RECORDS SHOWN:

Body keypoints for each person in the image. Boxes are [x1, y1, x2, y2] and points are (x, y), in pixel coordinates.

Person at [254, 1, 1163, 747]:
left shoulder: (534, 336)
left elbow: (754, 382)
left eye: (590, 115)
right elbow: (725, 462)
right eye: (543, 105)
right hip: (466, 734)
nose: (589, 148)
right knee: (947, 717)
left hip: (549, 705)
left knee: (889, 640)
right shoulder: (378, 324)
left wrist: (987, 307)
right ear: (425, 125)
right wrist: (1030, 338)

==

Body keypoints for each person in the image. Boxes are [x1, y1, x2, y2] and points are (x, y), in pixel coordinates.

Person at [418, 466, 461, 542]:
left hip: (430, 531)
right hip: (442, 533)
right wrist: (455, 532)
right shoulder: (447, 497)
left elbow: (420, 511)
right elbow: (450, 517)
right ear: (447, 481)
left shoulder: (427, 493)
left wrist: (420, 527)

YOUR ASSIGNMENT:
What you give back should be only the lines of the records above, starting at the line with "left elbow: (754, 382)" and ending at the line with "right wrist: (1030, 338)", restated word for word.

RESULT FOR THIS EXERCISE:
left elbow: (754, 382)
left eye: (590, 115)
right elbow: (725, 462)
right eye: (543, 105)
right hip: (466, 734)
nose: (589, 148)
right knee: (947, 717)
left hip: (549, 705)
left knee: (889, 640)
right shoulder: (378, 324)
left wrist: (987, 307)
right ear: (425, 125)
right wrist: (1030, 338)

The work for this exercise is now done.